[PAGE EXTRACT]

The Senate legislation passed late Thursday goes further, however, granting the Securities and Exchange Commission authority to dictate how corporate boards are selected.

That's important because for the better part of a year, the SEC has been looking to implement a series of thresholds, depending on the size of the corporation, under which shareholders would have greater voting power.

Under current practices, directors are usually nominated by management and shareholders either vote them up or down. It's unusual for proposed board members to be rejected. The SEC plan under consideration would make it easier for dissident shareholders who individually or collectively own large blocs of stock to run alternate candidates to sit on the board if these shareholders meet the ownership threshold being contemplated by the SEC.

Under the pending SEC proposal, shareholders or groups of them would have to have a 5 percent stake in companies whose market value is below $75 million, 3 percent for companies whose value is between $75 million and $700 million and 1 percent for companies valued above $700 million to nominate a shareholder.

While the SEC has prepared to make these changes to corporate governance, opponents have questioned the legality of such a move. They argue that it's an issue of states rights, since corporations are incorporated in individual states — more than half of them in Delaware.

"Our position has been and continues to be that this has been a matter of state corporate law for 150 years. That system has worked well," said Tom Quaadman, the executive director of the Center for Capital Markets Competitiveness at the U.S. Chamber of Commerce, in an interview. "Our concern is that . . . it will create a one size fits all federal system that will marginalize both directors and shareholders."

[/PAGE EXTRACT]
[RECORDS]

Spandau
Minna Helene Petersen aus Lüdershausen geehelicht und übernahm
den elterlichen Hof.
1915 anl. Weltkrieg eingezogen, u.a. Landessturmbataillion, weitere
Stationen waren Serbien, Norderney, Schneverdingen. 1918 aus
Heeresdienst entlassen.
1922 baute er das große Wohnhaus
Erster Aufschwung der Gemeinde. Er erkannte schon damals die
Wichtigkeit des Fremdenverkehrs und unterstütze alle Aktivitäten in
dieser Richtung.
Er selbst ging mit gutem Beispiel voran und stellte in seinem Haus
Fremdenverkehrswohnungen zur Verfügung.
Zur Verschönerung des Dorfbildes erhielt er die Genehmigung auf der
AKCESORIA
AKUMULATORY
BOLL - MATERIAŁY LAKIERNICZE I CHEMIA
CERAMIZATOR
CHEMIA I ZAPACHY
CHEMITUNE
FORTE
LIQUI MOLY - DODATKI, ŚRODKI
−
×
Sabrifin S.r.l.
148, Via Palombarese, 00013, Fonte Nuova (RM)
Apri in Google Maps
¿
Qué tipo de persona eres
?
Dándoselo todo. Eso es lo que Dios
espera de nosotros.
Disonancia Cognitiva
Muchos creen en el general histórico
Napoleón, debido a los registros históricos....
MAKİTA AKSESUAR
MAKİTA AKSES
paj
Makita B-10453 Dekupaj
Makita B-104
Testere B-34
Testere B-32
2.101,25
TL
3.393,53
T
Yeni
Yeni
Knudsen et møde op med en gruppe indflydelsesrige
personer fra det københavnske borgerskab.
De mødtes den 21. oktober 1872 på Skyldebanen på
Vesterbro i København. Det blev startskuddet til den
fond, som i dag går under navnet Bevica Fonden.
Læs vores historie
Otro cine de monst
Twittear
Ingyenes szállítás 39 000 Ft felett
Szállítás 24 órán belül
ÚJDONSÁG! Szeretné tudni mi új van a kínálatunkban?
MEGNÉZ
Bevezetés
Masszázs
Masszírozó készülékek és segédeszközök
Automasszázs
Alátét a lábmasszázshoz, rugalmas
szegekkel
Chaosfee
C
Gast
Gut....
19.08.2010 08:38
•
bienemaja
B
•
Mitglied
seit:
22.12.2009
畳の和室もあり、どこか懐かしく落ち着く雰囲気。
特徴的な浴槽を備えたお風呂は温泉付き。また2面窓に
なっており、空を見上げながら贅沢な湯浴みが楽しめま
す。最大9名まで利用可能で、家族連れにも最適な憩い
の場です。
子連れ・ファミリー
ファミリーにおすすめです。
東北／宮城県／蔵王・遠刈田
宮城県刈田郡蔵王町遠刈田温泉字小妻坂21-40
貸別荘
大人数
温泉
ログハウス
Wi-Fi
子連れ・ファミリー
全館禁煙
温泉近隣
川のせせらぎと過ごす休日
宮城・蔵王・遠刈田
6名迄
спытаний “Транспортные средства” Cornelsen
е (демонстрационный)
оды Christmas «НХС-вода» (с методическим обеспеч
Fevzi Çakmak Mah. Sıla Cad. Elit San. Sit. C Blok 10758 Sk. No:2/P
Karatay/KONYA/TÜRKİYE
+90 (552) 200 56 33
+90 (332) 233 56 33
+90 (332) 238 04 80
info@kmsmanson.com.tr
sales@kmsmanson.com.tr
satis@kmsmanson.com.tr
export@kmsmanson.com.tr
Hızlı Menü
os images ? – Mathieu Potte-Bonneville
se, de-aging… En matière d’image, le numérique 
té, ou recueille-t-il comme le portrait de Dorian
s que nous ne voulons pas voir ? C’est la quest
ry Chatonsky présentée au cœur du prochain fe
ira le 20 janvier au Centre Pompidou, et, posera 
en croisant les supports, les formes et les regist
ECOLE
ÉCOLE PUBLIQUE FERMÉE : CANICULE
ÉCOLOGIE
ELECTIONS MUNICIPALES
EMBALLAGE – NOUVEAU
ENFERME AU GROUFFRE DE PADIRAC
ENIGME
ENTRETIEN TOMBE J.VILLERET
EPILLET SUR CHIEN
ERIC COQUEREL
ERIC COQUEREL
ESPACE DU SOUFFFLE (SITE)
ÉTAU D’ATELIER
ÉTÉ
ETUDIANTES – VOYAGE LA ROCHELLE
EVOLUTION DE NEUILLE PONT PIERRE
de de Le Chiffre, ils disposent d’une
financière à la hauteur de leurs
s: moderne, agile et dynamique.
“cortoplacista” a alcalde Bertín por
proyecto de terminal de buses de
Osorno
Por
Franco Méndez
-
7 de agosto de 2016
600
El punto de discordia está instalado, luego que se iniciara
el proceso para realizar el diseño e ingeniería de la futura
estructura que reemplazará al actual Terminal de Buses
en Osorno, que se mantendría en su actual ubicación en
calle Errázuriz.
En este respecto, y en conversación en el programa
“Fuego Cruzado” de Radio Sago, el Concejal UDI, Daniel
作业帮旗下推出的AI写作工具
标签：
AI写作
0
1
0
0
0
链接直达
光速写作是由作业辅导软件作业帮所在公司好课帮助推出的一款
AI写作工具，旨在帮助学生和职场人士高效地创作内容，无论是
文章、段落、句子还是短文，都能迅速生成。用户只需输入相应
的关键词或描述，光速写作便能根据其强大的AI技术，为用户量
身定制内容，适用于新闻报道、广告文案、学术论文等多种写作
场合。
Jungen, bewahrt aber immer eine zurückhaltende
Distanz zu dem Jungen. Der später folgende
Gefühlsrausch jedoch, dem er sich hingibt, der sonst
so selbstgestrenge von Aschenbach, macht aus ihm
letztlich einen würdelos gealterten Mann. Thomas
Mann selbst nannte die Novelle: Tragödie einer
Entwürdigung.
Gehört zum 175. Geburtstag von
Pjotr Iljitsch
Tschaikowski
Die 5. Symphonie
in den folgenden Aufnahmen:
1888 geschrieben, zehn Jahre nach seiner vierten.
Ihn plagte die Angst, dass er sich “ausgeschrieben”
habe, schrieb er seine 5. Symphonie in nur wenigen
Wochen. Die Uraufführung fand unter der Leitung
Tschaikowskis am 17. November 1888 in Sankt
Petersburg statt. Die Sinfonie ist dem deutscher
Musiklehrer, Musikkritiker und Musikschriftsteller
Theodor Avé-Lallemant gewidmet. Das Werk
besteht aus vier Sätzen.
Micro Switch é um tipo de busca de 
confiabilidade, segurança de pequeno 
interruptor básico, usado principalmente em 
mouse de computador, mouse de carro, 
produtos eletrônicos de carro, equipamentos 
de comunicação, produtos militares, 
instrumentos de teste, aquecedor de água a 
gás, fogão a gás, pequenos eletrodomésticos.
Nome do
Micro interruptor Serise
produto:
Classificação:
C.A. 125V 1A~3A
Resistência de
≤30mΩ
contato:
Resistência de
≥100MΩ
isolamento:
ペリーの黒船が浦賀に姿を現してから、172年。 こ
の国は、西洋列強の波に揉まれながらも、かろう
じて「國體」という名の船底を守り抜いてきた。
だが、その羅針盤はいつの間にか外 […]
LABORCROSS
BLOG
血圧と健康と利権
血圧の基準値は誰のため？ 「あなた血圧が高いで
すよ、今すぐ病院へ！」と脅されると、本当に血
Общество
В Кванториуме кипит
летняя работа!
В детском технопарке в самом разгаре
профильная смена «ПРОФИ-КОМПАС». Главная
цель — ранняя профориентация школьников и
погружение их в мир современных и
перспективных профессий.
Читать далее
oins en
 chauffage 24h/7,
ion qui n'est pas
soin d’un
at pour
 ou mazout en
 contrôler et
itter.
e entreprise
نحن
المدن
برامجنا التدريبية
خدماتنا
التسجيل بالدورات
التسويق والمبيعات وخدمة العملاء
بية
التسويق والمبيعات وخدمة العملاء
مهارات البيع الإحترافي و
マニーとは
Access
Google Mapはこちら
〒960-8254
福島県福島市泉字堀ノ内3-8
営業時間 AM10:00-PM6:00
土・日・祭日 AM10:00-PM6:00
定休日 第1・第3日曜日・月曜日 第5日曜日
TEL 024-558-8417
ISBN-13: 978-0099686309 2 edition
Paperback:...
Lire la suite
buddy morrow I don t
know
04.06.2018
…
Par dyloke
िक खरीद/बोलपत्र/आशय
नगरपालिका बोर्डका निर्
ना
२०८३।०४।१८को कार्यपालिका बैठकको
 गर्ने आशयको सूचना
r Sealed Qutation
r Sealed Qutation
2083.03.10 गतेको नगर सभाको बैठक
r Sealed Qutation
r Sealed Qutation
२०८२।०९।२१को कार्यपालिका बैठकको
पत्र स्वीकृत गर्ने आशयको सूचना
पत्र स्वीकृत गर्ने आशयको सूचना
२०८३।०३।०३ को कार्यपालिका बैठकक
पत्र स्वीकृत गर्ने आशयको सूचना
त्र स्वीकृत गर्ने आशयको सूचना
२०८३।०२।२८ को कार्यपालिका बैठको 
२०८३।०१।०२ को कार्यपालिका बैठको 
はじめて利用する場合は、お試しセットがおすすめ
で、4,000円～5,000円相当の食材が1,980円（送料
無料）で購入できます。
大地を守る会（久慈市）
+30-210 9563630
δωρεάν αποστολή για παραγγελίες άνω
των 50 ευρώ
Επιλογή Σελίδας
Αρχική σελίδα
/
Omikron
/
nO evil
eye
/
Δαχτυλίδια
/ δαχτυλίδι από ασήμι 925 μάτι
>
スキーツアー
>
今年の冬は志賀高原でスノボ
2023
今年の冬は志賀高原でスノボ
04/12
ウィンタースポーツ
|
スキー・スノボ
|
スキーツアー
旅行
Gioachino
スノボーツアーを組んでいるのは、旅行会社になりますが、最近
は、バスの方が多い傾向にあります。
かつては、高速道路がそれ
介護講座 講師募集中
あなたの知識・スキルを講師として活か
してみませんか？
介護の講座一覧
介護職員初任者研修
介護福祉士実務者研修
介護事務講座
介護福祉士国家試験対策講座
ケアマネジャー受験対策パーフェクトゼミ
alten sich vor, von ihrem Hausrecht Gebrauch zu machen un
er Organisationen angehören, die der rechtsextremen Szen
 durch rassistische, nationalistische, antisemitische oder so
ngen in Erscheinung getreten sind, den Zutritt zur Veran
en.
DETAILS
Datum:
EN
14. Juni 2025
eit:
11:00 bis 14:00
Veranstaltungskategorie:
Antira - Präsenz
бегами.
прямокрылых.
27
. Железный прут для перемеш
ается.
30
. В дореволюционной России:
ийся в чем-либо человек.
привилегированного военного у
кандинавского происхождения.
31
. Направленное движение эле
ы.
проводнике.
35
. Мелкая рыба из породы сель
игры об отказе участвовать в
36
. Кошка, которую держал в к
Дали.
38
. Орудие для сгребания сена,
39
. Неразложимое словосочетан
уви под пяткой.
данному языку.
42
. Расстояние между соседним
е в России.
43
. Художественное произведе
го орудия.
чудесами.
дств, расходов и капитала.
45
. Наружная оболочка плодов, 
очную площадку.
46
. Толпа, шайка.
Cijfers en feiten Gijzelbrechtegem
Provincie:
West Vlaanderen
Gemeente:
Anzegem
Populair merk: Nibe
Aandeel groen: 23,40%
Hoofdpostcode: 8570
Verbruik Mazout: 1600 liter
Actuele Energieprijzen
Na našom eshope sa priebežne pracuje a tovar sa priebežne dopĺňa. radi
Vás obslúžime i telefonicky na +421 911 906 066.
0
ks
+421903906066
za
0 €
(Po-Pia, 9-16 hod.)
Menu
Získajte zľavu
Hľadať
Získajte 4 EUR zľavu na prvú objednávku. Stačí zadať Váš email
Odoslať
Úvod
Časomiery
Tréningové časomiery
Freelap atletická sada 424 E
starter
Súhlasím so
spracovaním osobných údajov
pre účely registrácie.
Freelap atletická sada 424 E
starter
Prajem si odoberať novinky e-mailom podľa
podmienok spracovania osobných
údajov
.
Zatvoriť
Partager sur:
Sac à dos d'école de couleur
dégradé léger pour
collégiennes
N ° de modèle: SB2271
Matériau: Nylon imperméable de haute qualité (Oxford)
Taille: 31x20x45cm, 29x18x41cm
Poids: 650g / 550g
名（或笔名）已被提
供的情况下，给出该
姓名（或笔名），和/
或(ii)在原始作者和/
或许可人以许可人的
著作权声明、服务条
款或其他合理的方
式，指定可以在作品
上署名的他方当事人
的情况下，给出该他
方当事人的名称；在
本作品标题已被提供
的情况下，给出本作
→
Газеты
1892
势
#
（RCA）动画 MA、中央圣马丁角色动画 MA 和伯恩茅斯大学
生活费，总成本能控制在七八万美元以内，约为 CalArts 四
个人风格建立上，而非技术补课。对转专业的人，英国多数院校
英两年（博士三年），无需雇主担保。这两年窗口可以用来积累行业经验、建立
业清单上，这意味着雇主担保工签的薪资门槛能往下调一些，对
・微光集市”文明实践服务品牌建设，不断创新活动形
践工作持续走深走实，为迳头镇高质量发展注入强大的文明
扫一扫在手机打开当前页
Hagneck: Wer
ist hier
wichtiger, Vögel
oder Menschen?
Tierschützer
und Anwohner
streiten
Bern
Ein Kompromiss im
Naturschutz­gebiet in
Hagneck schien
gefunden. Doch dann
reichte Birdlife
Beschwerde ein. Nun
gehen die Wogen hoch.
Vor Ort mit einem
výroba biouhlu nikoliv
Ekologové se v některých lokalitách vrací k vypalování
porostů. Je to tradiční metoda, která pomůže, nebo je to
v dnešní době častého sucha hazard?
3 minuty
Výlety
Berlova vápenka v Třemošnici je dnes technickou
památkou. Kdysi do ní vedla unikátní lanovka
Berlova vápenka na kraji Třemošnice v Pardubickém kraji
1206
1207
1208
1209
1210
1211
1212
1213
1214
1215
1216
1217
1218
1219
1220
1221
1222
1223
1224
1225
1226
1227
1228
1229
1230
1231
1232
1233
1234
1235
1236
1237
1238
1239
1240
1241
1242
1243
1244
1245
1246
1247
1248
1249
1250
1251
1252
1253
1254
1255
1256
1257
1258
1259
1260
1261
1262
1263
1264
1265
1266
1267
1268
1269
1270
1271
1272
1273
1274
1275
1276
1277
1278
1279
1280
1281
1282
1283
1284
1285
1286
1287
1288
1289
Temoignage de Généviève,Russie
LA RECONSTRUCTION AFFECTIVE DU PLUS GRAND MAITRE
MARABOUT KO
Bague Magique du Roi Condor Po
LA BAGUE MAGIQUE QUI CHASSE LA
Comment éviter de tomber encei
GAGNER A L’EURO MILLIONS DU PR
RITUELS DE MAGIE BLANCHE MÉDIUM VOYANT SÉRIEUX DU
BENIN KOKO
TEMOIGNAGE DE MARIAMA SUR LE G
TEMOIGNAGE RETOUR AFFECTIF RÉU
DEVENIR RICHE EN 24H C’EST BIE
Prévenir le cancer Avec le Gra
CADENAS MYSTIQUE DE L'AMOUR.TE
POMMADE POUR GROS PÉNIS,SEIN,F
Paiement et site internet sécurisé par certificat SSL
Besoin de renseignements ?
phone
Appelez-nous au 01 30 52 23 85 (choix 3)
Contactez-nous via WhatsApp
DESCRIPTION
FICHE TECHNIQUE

[/RECORDS]

AIM OF THE TASK: Using the passage on the Senate bill, explain in one to three sentences why opponents consider the SEC's planned changes to board selection a states' rights issue.

ANSWER TO THIS EXERCISE: Corporations are incorporated in individual states, more than half of them in Delaware, so opponents argue that board selection belongs to state corporate law. As Tom Quaadman puts it, it has been a matter of state corporate law for 150 years, and that system has worked well.